The answer to my question is: at the moment you can not subscribe to the send() event of Mailer.

As a workaround, that's my code for now: It's an extract from my Mailer service.

// send email and log the whole message
private function logSendEmail($email) {
    $log = new EmailLog();

    // sender
    $log->setSender(($email->getFrom()[0]->getName() ?:"")." <".$email->getFrom()[0]->getAddress().">");

    // get recipient list
    foreach($email->getTo() AS $to) {
        $recipient[] = "To: ".$to->getName()." <".$to->getAddress().">";
    }
    foreach($email->getCc() AS $cc) {
        $recipient[] = "CC: ".$cc->getName()." <".$cc->getAddress().">";
    }
    foreach($email->getBcc() AS $bcc) {
        $recipient[] = "Bcc: ".$bcc->getName()." <".$bcc->getAddress().">";
    }
    $log->setRecipient(implode(";",$recipient));

    // other message data
    $log->setSubject($email->getSubject());
    $log->setMessage(serialize($email->__serialize()));
    $log->setMessageTime(new \DateTime("now"));
    $log->setSent(0); // set Sent to 0 since mail has not been sent yet

    // try to send email
    try {
        $this->mailer->send($email);
        $log->setSent(1);   // set sent to 1 if mail was sent successfully
    }

//      catch(Exception $e) {
//          to be determined
//      }

    // and finally persist entity to database
    finally {
        $this->em->persist($log);
        $this->em->flush();
    }
}

EmailLog is an Entity I created.

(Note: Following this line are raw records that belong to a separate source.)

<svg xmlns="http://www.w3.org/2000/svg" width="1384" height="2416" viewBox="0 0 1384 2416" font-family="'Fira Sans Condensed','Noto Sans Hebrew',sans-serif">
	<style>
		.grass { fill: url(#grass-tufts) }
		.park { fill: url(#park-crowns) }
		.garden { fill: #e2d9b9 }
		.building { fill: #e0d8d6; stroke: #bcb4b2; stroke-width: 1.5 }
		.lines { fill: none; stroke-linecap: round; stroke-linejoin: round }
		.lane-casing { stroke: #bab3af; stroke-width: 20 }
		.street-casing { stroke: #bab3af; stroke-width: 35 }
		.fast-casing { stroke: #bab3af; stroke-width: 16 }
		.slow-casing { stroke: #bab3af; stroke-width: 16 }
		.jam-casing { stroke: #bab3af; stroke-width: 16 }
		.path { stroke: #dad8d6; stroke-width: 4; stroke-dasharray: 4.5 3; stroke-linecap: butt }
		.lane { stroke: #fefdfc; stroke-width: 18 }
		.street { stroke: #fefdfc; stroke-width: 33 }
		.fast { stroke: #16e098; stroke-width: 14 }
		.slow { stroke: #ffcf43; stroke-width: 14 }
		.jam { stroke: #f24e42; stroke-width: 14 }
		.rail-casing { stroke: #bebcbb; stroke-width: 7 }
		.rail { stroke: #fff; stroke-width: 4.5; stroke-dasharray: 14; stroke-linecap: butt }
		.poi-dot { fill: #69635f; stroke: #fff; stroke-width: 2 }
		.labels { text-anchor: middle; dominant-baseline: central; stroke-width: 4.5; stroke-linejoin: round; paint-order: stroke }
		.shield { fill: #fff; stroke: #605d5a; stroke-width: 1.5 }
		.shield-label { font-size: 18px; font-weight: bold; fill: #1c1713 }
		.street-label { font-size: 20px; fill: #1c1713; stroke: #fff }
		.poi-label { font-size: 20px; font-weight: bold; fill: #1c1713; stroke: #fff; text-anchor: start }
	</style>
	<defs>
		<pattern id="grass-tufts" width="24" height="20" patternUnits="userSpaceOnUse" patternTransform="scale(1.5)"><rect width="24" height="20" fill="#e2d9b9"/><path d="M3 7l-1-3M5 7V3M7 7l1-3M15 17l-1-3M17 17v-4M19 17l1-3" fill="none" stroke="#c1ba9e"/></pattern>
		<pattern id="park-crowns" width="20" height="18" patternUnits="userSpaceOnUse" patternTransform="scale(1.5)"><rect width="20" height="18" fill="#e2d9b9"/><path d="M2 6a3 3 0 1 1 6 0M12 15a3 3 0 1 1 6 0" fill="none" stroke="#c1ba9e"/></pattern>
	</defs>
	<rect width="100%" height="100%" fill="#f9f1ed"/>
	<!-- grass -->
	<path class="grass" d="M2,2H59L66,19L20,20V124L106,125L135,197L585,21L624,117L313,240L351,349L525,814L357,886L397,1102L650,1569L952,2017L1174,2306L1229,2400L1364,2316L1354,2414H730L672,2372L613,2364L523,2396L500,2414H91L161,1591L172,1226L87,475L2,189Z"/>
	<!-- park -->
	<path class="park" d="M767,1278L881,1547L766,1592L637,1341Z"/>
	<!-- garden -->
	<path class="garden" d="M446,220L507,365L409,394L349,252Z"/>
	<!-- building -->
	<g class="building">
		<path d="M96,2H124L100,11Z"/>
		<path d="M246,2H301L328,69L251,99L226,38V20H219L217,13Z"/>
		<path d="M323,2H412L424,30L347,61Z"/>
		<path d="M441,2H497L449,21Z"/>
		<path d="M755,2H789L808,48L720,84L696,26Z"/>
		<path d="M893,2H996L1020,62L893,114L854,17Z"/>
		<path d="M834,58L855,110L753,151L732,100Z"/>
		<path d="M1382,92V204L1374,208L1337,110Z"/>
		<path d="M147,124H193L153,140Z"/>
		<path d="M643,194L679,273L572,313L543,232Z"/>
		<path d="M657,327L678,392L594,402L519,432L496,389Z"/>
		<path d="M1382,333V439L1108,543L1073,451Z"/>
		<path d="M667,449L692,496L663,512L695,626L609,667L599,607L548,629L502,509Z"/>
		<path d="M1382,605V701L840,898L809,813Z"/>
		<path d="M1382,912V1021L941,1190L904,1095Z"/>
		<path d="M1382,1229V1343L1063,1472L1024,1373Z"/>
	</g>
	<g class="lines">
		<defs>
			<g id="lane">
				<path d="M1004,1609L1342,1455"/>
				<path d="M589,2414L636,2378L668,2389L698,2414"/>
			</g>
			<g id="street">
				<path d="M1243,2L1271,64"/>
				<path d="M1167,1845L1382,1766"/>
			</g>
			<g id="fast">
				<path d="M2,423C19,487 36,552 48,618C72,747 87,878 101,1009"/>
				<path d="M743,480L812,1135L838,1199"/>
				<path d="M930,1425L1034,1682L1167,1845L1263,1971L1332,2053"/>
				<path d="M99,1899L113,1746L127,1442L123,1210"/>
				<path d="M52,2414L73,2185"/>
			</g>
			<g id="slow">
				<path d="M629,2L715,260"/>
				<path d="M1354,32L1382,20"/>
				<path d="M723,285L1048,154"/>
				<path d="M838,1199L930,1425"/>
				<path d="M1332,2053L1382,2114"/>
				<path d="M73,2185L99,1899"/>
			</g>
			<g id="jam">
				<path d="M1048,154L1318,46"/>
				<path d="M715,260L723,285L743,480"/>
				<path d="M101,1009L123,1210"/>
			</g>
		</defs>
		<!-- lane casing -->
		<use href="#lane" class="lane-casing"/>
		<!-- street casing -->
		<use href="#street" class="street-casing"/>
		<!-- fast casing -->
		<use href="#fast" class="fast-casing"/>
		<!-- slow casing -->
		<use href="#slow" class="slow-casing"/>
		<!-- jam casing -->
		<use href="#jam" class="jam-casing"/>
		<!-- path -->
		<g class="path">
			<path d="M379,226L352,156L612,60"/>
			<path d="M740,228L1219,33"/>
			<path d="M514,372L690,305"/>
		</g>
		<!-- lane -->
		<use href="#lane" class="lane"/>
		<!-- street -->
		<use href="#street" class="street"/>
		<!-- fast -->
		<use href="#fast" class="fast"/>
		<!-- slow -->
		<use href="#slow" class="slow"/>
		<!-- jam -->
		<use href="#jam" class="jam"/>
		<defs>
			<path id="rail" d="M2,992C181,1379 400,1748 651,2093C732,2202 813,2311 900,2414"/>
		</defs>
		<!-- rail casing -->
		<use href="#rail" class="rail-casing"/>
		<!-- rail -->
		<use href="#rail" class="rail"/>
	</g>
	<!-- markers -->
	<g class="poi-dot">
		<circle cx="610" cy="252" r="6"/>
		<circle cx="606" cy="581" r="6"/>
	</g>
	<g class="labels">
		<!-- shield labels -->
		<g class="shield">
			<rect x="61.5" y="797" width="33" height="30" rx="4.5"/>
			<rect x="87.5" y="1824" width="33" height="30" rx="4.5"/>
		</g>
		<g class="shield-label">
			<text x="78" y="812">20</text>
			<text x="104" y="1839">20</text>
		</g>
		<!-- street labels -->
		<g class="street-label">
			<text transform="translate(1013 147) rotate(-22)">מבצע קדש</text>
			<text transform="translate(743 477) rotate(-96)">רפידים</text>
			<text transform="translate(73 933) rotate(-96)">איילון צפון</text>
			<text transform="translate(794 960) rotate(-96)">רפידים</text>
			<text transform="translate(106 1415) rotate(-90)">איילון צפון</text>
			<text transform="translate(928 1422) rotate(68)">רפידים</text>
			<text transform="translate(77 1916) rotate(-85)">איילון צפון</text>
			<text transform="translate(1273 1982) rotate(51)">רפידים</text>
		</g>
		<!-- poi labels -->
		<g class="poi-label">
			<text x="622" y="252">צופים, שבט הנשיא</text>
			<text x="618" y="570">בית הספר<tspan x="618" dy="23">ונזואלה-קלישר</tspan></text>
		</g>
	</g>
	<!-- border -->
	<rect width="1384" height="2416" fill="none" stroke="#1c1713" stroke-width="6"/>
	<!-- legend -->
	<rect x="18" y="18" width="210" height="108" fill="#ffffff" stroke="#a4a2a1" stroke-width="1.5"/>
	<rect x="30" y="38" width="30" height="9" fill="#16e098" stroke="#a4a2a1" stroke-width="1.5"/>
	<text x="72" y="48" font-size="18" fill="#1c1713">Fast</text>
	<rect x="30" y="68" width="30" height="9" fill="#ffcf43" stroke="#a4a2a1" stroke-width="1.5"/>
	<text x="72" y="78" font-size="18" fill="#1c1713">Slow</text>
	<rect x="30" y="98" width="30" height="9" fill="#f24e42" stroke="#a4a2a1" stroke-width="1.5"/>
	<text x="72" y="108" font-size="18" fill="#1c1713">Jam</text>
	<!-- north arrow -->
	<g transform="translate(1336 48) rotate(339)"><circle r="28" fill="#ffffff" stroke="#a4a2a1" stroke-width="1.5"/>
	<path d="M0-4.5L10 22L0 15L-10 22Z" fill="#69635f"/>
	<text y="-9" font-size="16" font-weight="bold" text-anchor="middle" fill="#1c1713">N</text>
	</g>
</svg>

There's a slight overhang as I save the sender, recipients and subject seperatly. However, in compliance with consumer data protection, I plan to clear the message field automatically after 30 days while holding on to the other fields for 6 months.

I'm also not using a subscriber as of now, mostly because website visitors can request a message copy and I'm not interested in logging that as well. Also, since I want to produce reusable code, I might at some point face the problem that mails could contain personal messages and I certainly will not want to log this mails.